The primary method used to train AI systems is called supervised learning. This is like when you show a picture book to a child and tell them the names of everything they see. If you show an AI thousands of pictures of dogs, you can train it to start recognizing dogs.

You can teach AIs to do a lot of things this way. For example, we can teach an AI to recognize all of your friends’ faces by showing it thousands of photos, and then it can suggest tags for the photos you upload on Facebook. You can teach an AI to recognize speech by having it listen to thousands of hours of speeches throughout history while also showing it transcriptions of what was said. You can teach an AI to diagnose melanoma by showing it thousands of photos of tumors. You can even teach an AI how to drive a car and automatically brake by showing it thousands of examples of people and obstacles it might encounter on the road.

Diagnosing cancer, driving cars, transcribing speech, playing games and tagging photos may sound like very different tasks, but they’re all examples of teaching an AI to recognize patterns by showing them many examples.

Many different problems can be reduced to pattern recognition tasks that sophisticated AIs can then solve. This year, I’ll teach my simple AI to recognize patterns. I’ll train it to recognize my voice so I can control my home through speaking. I’ll train it to recognize my face so it can open the door when I’m approaching, and so on.

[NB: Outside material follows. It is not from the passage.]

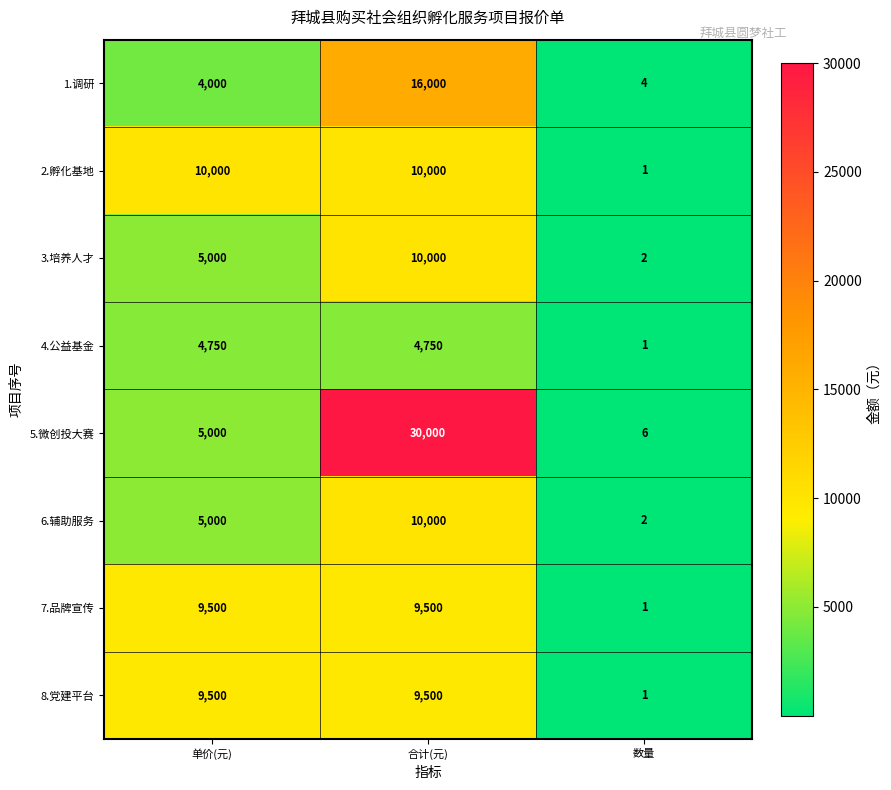

List the labels in order of 1.调研 value, smallest first.

数量, 单价(元), 合计(元)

But there are lots of limitations of this approach. For one, to teach a person something new, you typically don’t need to tell them about it thousands of times. So the state of the art in AI is still much slower than how we learn.

But more importantly, pattern recognition is very different from common sense — and nobody knows how to teach an AI that yet.

Without common sense, AI systems can’t use knowledge they’ve learned in one area and easily apply it to another situation. This means they can’t effectively react to new problems or situations they haven’t seen before, which is so much of we all do everyday and what we call intelligence.

Our best guess at how to teach an AI common sense is through a method called unsupervised learning. My example of supervised learning above was showing a picture book to a child and telling them the names of everything they see. Unsupervised learning would be giving them a book and letting them figure out what to do with it. They could pick it up and by touching it learn to turn the pages. Or they could let go of it and realize it falls to the ground.

Unsupervised learning is learning how the world works by observing and trying things out rather than being told what to do. This is how most animals learn. It’s key to building systems with human-like common sense because it doesn’t require a person to teach it everything they know. It gives the machine the ability to anticipate what may happen in the future and predict the effect of an action. It could help us build machines that can hold conversations or plan complex sequences of actions — necessary components for any authentic Jarvis.

Unsupervised learning is a long term focus of our AI research team at Facebook, and it remains an important challenge for the whole AI research community.

Since no one understands how general unsupervised learning actually works, we’re quite a ways off from building the general AIs you see in movies. Some people claim this is just a matter of getting more computing power — and that as Moore’s law continues and computing becomes cheaper we’ll naturally have AIs that surpass human intelligence. This is incorrect. We fundamentally do not understand how general learning works. This is an unsolved problem — maybe the most important problem of this century or even millennium. Until we solve this problem, throwing all the machine power in the world at it cannot create an AI that can do everything a person can.

We should not be afraid of AI. Instead, we should hope for the amazing amount of good it will do in the world. It will saves lives by diagnosing diseases and driving us around more safely. It will enable breakthroughs by helping us find new planets and understand Earth’s climate. It will help in areas we haven’t even thought of today.

Jarvis is still a long way off, and we’re not going to solve most of these engineering challenges in the next year. But I’m glad to be joining the effort and doing what I can to push the field of AI forward.